- **JOB ITEM**: Your answer should be every line with the word "經濟部函送", copied from the data below.

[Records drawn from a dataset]
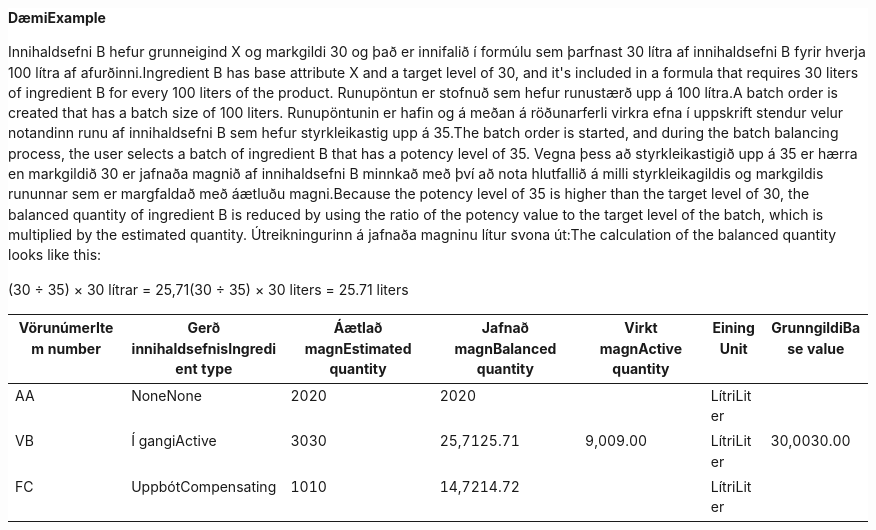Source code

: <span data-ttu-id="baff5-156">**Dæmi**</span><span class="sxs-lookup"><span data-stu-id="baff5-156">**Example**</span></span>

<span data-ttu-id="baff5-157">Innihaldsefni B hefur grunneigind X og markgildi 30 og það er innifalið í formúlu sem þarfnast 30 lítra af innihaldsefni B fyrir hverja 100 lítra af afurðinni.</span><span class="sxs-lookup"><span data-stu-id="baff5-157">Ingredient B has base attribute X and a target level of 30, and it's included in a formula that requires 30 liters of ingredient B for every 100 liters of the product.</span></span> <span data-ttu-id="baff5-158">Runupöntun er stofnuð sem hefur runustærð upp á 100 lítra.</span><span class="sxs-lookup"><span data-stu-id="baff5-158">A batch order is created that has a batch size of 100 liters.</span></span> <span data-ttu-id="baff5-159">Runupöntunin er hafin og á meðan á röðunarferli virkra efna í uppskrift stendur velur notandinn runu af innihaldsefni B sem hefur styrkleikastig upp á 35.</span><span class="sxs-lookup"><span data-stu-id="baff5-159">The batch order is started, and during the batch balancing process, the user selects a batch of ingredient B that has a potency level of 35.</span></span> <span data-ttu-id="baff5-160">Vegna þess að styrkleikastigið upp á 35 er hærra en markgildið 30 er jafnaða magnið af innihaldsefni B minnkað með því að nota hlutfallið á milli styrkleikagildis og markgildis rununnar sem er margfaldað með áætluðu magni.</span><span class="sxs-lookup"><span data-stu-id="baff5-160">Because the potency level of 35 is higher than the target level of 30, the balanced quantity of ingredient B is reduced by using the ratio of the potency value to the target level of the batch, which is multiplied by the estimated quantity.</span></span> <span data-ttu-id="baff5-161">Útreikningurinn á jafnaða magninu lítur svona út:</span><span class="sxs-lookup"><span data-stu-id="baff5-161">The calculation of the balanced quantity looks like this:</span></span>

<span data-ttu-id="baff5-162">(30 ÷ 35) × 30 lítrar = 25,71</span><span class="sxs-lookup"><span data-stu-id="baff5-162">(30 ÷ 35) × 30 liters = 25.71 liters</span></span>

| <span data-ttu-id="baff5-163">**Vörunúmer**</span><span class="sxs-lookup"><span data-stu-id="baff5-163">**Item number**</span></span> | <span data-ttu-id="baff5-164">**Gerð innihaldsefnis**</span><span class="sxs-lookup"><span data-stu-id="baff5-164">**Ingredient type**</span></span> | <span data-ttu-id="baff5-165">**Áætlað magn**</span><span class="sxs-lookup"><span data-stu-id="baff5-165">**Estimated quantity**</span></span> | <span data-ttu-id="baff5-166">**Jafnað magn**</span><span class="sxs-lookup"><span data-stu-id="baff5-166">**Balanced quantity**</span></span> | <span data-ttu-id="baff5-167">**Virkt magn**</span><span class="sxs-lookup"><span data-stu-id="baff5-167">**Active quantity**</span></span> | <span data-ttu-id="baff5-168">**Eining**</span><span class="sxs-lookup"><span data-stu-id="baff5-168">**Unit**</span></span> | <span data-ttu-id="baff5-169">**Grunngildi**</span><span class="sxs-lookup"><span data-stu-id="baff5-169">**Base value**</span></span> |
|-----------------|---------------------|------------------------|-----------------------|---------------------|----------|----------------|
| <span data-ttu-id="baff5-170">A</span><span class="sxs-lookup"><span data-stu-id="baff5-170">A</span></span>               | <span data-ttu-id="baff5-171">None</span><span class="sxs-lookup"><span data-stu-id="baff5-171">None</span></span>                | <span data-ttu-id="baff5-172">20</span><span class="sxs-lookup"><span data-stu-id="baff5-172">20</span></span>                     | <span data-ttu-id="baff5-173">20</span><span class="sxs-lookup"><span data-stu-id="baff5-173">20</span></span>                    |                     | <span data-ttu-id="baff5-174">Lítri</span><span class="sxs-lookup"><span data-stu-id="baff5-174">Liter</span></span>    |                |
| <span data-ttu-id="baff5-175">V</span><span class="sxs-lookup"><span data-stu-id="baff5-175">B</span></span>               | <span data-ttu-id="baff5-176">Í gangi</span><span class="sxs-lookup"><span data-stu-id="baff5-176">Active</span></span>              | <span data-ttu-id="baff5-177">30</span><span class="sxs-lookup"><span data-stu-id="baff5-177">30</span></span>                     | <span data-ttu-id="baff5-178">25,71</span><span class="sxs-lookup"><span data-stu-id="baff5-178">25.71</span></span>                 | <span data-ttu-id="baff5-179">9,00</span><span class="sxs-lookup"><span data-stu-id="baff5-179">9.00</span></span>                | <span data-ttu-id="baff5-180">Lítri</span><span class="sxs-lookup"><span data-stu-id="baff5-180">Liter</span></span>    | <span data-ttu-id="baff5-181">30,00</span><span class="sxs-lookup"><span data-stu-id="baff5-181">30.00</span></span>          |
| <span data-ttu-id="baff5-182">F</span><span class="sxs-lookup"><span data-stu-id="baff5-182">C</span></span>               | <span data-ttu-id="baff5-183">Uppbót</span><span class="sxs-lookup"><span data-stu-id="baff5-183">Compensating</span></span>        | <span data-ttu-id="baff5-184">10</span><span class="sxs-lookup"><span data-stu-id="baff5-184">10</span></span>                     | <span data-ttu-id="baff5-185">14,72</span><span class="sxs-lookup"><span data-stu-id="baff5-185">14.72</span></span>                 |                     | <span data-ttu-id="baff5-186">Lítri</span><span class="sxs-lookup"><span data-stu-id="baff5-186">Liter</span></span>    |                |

* * *

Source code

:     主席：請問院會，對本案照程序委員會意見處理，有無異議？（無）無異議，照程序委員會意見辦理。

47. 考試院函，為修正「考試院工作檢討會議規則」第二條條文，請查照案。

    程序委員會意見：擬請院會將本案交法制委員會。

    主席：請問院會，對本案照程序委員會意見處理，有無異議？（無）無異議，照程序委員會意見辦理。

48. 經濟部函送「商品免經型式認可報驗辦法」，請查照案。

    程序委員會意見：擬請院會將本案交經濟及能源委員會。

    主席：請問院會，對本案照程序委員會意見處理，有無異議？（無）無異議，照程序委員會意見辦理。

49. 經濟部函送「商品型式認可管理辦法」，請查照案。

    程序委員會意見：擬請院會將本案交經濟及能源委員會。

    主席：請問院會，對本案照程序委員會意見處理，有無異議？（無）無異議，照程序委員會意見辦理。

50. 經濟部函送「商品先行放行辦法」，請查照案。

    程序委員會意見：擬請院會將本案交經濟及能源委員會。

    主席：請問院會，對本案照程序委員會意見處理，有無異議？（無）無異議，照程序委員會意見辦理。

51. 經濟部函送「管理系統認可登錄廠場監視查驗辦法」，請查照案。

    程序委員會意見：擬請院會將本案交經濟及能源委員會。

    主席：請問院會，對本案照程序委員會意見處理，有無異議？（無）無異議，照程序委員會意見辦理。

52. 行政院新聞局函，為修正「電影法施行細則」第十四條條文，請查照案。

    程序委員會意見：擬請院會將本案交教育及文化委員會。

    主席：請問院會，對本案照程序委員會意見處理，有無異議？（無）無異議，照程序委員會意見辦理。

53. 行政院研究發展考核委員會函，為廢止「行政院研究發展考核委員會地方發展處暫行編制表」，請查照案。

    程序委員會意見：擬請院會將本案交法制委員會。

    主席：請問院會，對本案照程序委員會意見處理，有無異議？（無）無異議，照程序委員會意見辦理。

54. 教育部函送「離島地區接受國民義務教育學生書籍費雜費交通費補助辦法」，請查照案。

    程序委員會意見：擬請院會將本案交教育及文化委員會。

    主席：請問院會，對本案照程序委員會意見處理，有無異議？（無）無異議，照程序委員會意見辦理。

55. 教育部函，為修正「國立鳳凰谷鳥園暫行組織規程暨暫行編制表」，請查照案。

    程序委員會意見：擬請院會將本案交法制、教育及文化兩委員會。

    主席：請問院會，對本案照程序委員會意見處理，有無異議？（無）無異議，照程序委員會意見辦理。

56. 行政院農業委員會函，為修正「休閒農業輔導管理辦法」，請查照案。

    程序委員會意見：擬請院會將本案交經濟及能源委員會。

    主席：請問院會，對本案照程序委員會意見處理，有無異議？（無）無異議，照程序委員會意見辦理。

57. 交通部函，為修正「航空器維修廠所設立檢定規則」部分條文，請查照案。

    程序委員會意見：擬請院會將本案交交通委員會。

- **RESULT FOR THIS TASK**:
48. 經濟部函送「商品免經型式認可報驗辦法」，請查照案。
49. 經濟部函送「商品型式認可管理辦法」，請查照案。
50. 經濟部函送「商品先行放行辦法」，請查照案。
51. 經濟部函送「管理系統認可登錄廠場監視查驗辦法」，請查照案。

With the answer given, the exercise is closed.